- _What to do_: Write out each line of the records that has "Courtyard" in it.
START Recorded data
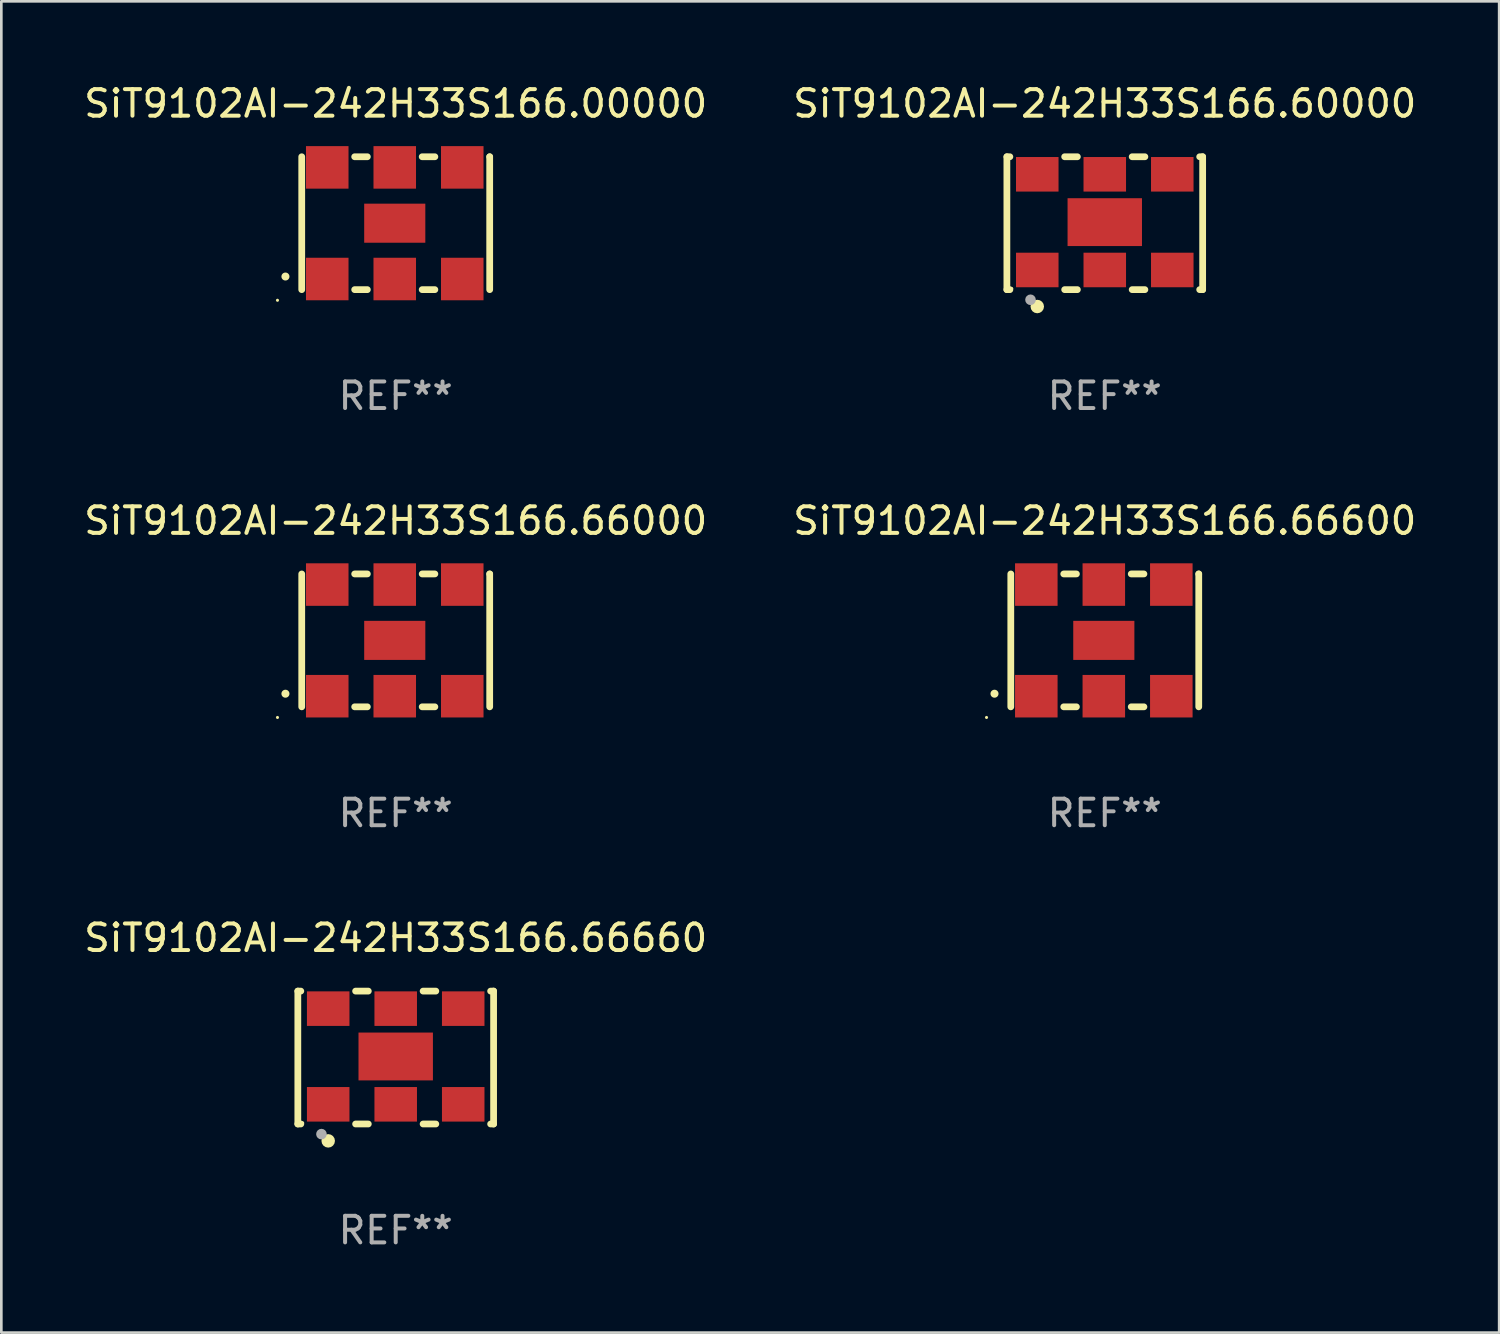
<source format=kicad_pcb>
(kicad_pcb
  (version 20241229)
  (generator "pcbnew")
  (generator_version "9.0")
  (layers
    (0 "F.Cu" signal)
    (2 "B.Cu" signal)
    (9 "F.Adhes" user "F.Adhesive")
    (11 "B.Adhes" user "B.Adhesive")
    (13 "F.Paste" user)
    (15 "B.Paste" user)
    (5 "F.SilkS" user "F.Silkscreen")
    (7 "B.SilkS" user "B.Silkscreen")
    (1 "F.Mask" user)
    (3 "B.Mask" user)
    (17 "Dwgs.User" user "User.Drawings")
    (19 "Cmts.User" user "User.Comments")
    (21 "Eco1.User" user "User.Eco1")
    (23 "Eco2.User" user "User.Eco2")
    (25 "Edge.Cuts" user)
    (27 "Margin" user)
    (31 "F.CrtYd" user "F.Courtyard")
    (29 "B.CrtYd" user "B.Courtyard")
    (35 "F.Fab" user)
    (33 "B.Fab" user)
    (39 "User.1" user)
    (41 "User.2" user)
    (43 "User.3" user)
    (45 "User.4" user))
  (footprint "SiT9102AI-242H33S166.60000"
    (layer "F.Cu")
    (at 38.518 5.348)
    (property "Reference" "SiT9102AI-242H33S166.60000" (at 0 -4.5 0) (layer "F.SilkS") (effects (font (size 1 1) (thickness 0.15))))
    (attr through_hole)
    (fp_line (start -3.683 -2.5) (end -3.571 -2.5) (stroke (width 0.254) (type solid)) (layer "F.SilkS"))
    (fp_line (start -3.683 2.5) (end -3.683 -2.5) (stroke (width 0.254) (type solid)) (layer "F.SilkS"))
    (fp_line (start -3.683 2.5) (end -3.571 2.5) (stroke (width 0.254) (type solid)) (layer "F.SilkS"))
    (fp_line (start -1.509 -2.5) (end -1.031 -2.5) (stroke (width 0.254) (type solid)) (layer "F.SilkS"))
    (fp_line (start -1.509 2.5) (end -1.031 2.5) (stroke (width 0.254) (type solid)) (layer "F.SilkS"))
    (fp_line (start 1.031 -2.5) (end 1.509 -2.5) (stroke (width 0.254) (type solid)) (layer "F.SilkS"))
    (fp_line (start 1.031 2.5) (end 1.509 2.5) (stroke (width 0.254) (type solid)) (layer "F.SilkS"))
    (fp_line (start 3.571 -2.5) (end 3.683 -2.5) (stroke (width 0.254) (type solid)) (layer "F.SilkS"))
    (fp_line (start 3.571 2.5) (end 3.683 2.5) (stroke (width 0.254) (type solid)) (layer "F.SilkS"))
    (fp_line (start 3.683 2.5) (end 3.683 -2.5) (stroke (width 0.254) (type solid)) (layer "F.SilkS"))
    (fp_circle (center -3.5 2.46) (end -3.47 2.46) (stroke (width 0.06) (type solid)) (fill no) (layer "F.SilkS"))
    (fp_circle (center -2.54 3.135) (end -2.413 3.135) (stroke (width 0.254) (type solid)) (fill no) (layer "F.SilkS"))
    (fp_circle (center -2.794 2.881) (end -2.694 2.881) (stroke (width 0.2) (type solid)) (fill no) (layer "F.Fab"))
    (fp_text user "REF**" (at 0 6.5 0) (layer "F.Fab") (effects (font (size 1 1) (thickness 0.15))))
    (pad "1" smd rect (at -2.54 1.76) (size 1.6 1.3) (layers "F.Cu" "F.Mask" "F.Paste"))
    (pad "2" smd rect (at 0 1.76) (size 1.6 1.3) (layers "F.Cu" "F.Mask" "F.Paste"))
    (pad "3" smd rect (at 2.54 1.76) (size 1.6 1.3) (layers "F.Cu" "F.Mask" "F.Paste"))
    (pad "4" smd rect (at 2.54 -1.84) (size 1.6 1.3) (layers "F.Cu" "F.Mask" "F.Paste"))
    (pad "5" smd rect (at 0 -1.84) (size 1.6 1.3) (layers "F.Cu" "F.Mask" "F.Paste"))
    (pad "6" smd rect (at -2.54 -1.84) (size 1.6 1.3) (layers "F.Cu" "F.Mask" "F.Paste"))
    (pad "7" smd rect (at 0 -0.04) (size 2.8 1.8) (layers "F.Cu" "F.Mask" "F.Paste")))
  (footprint "SiT9102AI-242H33S166.66600"
    (layer "F.Cu")
    (at 38.518 21.045)
    (property "Reference" "SiT9102AI-242H33S166.66600" (at 0 -4.5 0) (layer "F.SilkS") (effects (font (size 1 1) (thickness 0.15))))
    (attr through_hole)
    (fp_line (start -3.536 -2.5) (end -3.536 2.5) (stroke (width 0.254) (type solid)) (layer "F.SilkS"))
    (fp_line (start -1.544 2.5) (end -1.067 2.5) (stroke (width 0.254) (type solid)) (layer "F.SilkS"))
    (fp_line (start -1.067 -2.5) (end -1.544 -2.5) (stroke (width 0.254) (type solid)) (layer "F.SilkS"))
    (fp_line (start 0.996 2.5) (end 1.473 2.5) (stroke (width 0.254) (type solid)) (layer "F.SilkS"))
    (fp_line (start 1.473 -2.5) (end 0.996 -2.5) (stroke (width 0.254) (type solid)) (layer "F.SilkS"))
    (fp_line (start 3.536 -2.5) (end 3.536 -2.5) (stroke (width 0.254) (type solid)) (layer "F.SilkS"))
    (fp_line (start 3.536 2.5) (end 3.536 -2.5) (stroke (width 0.254) (type solid)) (layer "F.SilkS"))
    (fp_arc (start -4.150432 2.006604) (mid -4.149162 2.006599) (end -4.147892 2.006604) (stroke (width 0.3) (type solid)) (layer "F.SilkS"))
    (fp_circle (center -4.449 2.9) (end -4.419 2.9) (stroke (width 0.06) (type solid)) (fill no) (layer "F.SilkS"))
    (fp_text user "REF**" (at 0 6.5 0) (layer "F.Fab") (effects (font (size 1 1) (thickness 0.15))))
    (pad "1" smd rect (at -2.576 2.1) (size 1.6 1.6) (layers "F.Cu" "F.Mask" "F.Paste"))
    (pad "2" smd rect (at -0.036 2.1) (size 1.6 1.6) (layers "F.Cu" "F.Mask" "F.Paste"))
    (pad "3" smd rect (at 2.504 2.1) (size 1.6 1.6) (layers "F.Cu" "F.Mask" "F.Paste"))
    (pad "4" smd rect (at 2.504 -2.1) (size 1.6 1.6) (layers "F.Cu" "F.Mask" "F.Paste"))
    (pad "5" smd rect (at -0.036 -2.1) (size 1.6 1.6) (layers "F.Cu" "F.Mask" "F.Paste"))
    (pad "6" smd rect (at -2.576 -2.1) (size 1.6 1.6) (layers "F.Cu" "F.Mask" "F.Paste"))
    (pad "7" smd rect (at -0.036 0) (size 2.3 1.47) (layers "F.Cu" "F.Mask" "F.Paste")))
  (footprint "SiT9102AI-242H33S166.66000"
    (layer "F.Cu")
    (at 11.839 21.045)
    (property "Reference" "SiT9102AI-242H33S166.66000" (at 0 -4.5 0) (layer "F.SilkS") (effects (font (size 1 1) (thickness 0.15))))
    (attr through_hole)
    (fp_line (start -3.536 -2.5) (end -3.536 2.5) (stroke (width 0.254) (type solid)) (layer "F.SilkS"))
    (fp_line (start -1.544 2.5) (end -1.067 2.5) (stroke (width 0.254) (type solid)) (layer "F.SilkS"))
    (fp_line (start -1.067 -2.5) (end -1.544 -2.5) (stroke (width 0.254) (type solid)) (layer "F.SilkS"))
    (fp_line (start 0.996 2.5) (end 1.473 2.5) (stroke (width 0.254) (type solid)) (layer "F.SilkS"))
    (fp_line (start 1.473 -2.5) (end 0.996 -2.5) (stroke (width 0.254) (type solid)) (layer "F.SilkS"))
    (fp_line (start 3.536 -2.5) (end 3.536 -2.5) (stroke (width 0.254) (type solid)) (layer "F.SilkS"))
    (fp_line (start 3.536 2.5) (end 3.536 -2.5) (stroke (width 0.254) (type solid)) (layer "F.SilkS"))
    (fp_arc (start -4.150432 2.006604) (mid -4.149162 2.006599) (end -4.147892 2.006604) (stroke (width 0.3) (type solid)) (layer "F.SilkS"))
    (fp_circle (center -4.449 2.9) (end -4.419 2.9) (stroke (width 0.06) (type solid)) (fill no) (layer "F.SilkS"))
    (fp_text user "REF**" (at 0 6.5 0) (layer "F.Fab") (effects (font (size 1 1) (thickness 0.15))))
    (pad "1" smd rect (at -2.576 2.1) (size 1.6 1.6) (layers "F.Cu" "F.Mask" "F.Paste"))
    (pad "2" smd rect (at -0.036 2.1) (size 1.6 1.6) (layers "F.Cu" "F.Mask" "F.Paste"))
    (pad "3" smd rect (at 2.504 2.1) (size 1.6 1.6) (layers "F.Cu" "F.Mask" "F.Paste"))
    (pad "4" smd rect (at 2.504 -2.1) (size 1.6 1.6) (layers "F.Cu" "F.Mask" "F.Paste"))
    (pad "5" smd rect (at -0.036 -2.1) (size 1.6 1.6) (layers "F.Cu" "F.Mask" "F.Paste"))
    (pad "6" smd rect (at -2.576 -2.1) (size 1.6 1.6) (layers "F.Cu" "F.Mask" "F.Paste"))
    (pad "7" smd rect (at -0.036 0) (size 2.3 1.47) (layers "F.Cu" "F.Mask" "F.Paste")))
  (footprint "SiT9102AI-242H33S166.00000"
    (layer "F.Cu")
    (at 11.839 5.348)
    (property "Reference" "SiT9102AI-242H33S166.00000" (at 0 -4.5 0) (layer "F.SilkS") (effects (font (size 1 1) (thickness 0.15))))
    (attr through_hole)
    (fp_line (start -3.536 -2.5) (end -3.536 2.5) (stroke (width 0.254) (type solid)) (layer "F.SilkS"))
    (fp_line (start -1.544 2.5) (end -1.067 2.5) (stroke (width 0.254) (type solid)) (layer "F.SilkS"))
    (fp_line (start -1.067 -2.5) (end -1.544 -2.5) (stroke (width 0.254) (type solid)) (layer "F.SilkS"))
    (fp_line (start 0.996 2.5) (end 1.473 2.5) (stroke (width 0.254) (type solid)) (layer "F.SilkS"))
    (fp_line (start 1.473 -2.5) (end 0.996 -2.5) (stroke (width 0.254) (type solid)) (layer "F.SilkS"))
    (fp_line (start 3.536 -2.5) (end 3.536 -2.5) (stroke (width 0.254) (type solid)) (layer "F.SilkS"))
    (fp_line (start 3.536 2.5) (end 3.536 -2.5) (stroke (width 0.254) (type solid)) (layer "F.SilkS"))
    (fp_arc (start -4.150432 2.006604) (mid -4.149162 2.006599) (end -4.147892 2.006604) (stroke (width 0.3) (type solid)) (layer "F.SilkS"))
    (fp_circle (center -4.449 2.9) (end -4.419 2.9) (stroke (width 0.06) (type solid)) (fill no) (layer "F.SilkS"))
    (fp_text user "REF**" (at 0 6.5 0) (layer "F.Fab") (effects (font (size 1 1) (thickness 0.15))))
    (pad "1" smd rect (at -2.576 2.1) (size 1.6 1.6) (layers "F.Cu" "F.Mask" "F.Paste"))
    (pad "2" smd rect (at -0.036 2.1) (size 1.6 1.6) (layers "F.Cu" "F.Mask" "F.Paste"))
    (pad "3" smd rect (at 2.504 2.1) (size 1.6 1.6) (layers "F.Cu" "F.Mask" "F.Paste"))
    (pad "4" smd rect (at 2.504 -2.1) (size 1.6 1.6) (layers "F.Cu" "F.Mask" "F.Paste"))
    (pad "5" smd rect (at -0.036 -2.1) (size 1.6 1.6) (layers "F.Cu" "F.Mask" "F.Paste"))
    (pad "6" smd rect (at -2.576 -2.1) (size 1.6 1.6) (layers "F.Cu" "F.Mask" "F.Paste"))
    (pad "7" smd rect (at -0.036 0) (size 2.3 1.47) (layers "F.Cu" "F.Mask" "F.Paste")))
  (footprint "SiT9102AI-242H33S166.66660"
    (layer "F.Cu")
    (at 11.839 36.741)
    (property "Reference" "SiT9102AI-242H33S166.66660" (at 0 -4.5 0) (layer "F.SilkS") (effects (font (size 1 1) (thickness 0.15))))
    (attr through_hole)
    (fp_line (start -3.683 -2.5) (end -3.571 -2.5) (stroke (width 0.254) (type solid)) (layer "F.SilkS"))
    (fp_line (start -3.683 2.5) (end -3.683 -2.5) (stroke (width 0.254) (type solid)) (layer "F.SilkS"))
    (fp_line (start -3.683 2.5) (end -3.571 2.5) (stroke (width 0.254) (type solid)) (layer "F.SilkS"))
    (fp_line (start -1.509 -2.5) (end -1.031 -2.5) (stroke (width 0.254) (type solid)) (layer "F.SilkS"))
    (fp_line (start -1.509 2.5) (end -1.031 2.5) (stroke (width 0.254) (type solid)) (layer "F.SilkS"))
    (fp_line (start 1.031 -2.5) (end 1.509 -2.5) (stroke (width 0.254) (type solid)) (layer "F.SilkS"))
    (fp_line (start 1.031 2.5) (end 1.509 2.5) (stroke (width 0.254) (type solid)) (layer "F.SilkS"))
    (fp_line (start 3.571 -2.5) (end 3.683 -2.5) (stroke (width 0.254) (type solid)) (layer "F.SilkS"))
    (fp_line (start 3.571 2.5) (end 3.683 2.5) (stroke (width 0.254) (type solid)) (layer "F.SilkS"))
    (fp_line (start 3.683 2.5) (end 3.683 -2.5) (stroke (width 0.254) (type solid)) (layer "F.SilkS"))
    (fp_circle (center -3.5 2.46) (end -3.47 2.46) (stroke (width 0.06) (type solid)) (fill no) (layer "F.SilkS"))
    (fp_circle (center -2.54 3.135) (end -2.413 3.135) (stroke (width 0.254) (type solid)) (fill no) (layer "F.SilkS"))
    (fp_circle (center -2.794 2.881) (end -2.694 2.881) (stroke (width 0.2) (type solid)) (fill no) (layer "F.Fab"))
    (fp_text user "REF**" (at 0 6.5 0) (layer "F.Fab") (effects (font (size 1 1) (thickness 0.15))))
    (pad "1" smd rect (at -2.54 1.76) (size 1.6 1.3) (layers "F.Cu" "F.Mask" "F.Paste"))
    (pad "2" smd rect (at 0 1.76) (size 1.6 1.3) (layers "F.Cu" "F.Mask" "F.Paste"))
    (pad "3" smd rect (at 2.54 1.76) (size 1.6 1.3) (layers "F.Cu" "F.Mask" "F.Paste"))
    (pad "4" smd rect (at 2.54 -1.84) (size 1.6 1.3) (layers "F.Cu" "F.Mask" "F.Paste"))
    (pad "5" smd rect (at 0 -1.84) (size 1.6 1.3) (layers "F.Cu" "F.Mask" "F.Paste"))
    (pad "6" smd rect (at -2.54 -1.84) (size 1.6 1.3) (layers "F.Cu" "F.Mask" "F.Paste"))
    (pad "7" smd rect (at 0 -0.04) (size 2.8 1.8) (layers "F.Cu" "F.Mask" "F.Paste")))
  (gr_rect
    (start -3 -3)
    (end 53.357 47.09)
    (stroke (width 0.1) (type default))
    (fill no)
    (layer "Edge.Cuts")))
</source>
END Recorded data
- _Exercise solution_:
    (31 "F.CrtYd" user "F.Courtyard")
    (29 "B.CrtYd" user "B.Courtyard")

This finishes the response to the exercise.